Supplied information section start

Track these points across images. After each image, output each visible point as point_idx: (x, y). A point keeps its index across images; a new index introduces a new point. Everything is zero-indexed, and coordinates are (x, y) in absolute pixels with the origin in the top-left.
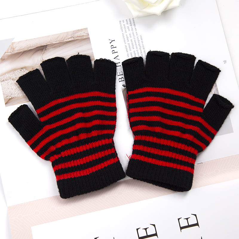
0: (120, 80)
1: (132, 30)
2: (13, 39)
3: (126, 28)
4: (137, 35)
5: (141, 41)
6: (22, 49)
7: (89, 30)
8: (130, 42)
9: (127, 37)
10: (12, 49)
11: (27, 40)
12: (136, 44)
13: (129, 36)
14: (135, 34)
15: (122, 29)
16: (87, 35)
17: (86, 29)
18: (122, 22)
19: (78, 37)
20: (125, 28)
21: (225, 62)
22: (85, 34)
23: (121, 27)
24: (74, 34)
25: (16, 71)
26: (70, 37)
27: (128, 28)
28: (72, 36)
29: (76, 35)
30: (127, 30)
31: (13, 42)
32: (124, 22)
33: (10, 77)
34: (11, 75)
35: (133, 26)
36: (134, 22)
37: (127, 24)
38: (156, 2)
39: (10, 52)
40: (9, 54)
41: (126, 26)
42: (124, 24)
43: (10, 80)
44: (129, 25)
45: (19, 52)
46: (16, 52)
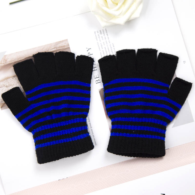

Supplied information section end

Copy out every line of the listing above word for word, leaving out the pictures.

Track these points across images. After each image, output each visible point as point_idx: (x, y). A point keeps its index across images; a new index introduces a new point. Everything is zero-indexed, and coordinates are (x, y) in absolute pixels with the origin in the top-left.
0: (120, 80)
1: (132, 30)
2: (13, 39)
3: (126, 28)
4: (137, 35)
5: (141, 41)
6: (22, 49)
7: (89, 30)
8: (130, 42)
9: (127, 37)
10: (12, 49)
11: (27, 40)
12: (136, 44)
13: (129, 36)
14: (135, 34)
15: (122, 29)
16: (87, 35)
17: (86, 29)
18: (122, 22)
19: (78, 37)
20: (125, 28)
21: (225, 62)
22: (85, 34)
23: (121, 27)
24: (74, 34)
25: (16, 71)
26: (70, 37)
27: (128, 28)
28: (72, 36)
29: (76, 35)
30: (127, 30)
31: (13, 42)
32: (124, 22)
33: (10, 77)
34: (11, 75)
35: (133, 26)
36: (134, 22)
37: (127, 24)
38: (156, 2)
39: (10, 52)
40: (9, 54)
41: (126, 26)
42: (124, 24)
43: (10, 80)
44: (129, 25)
45: (19, 52)
46: (16, 52)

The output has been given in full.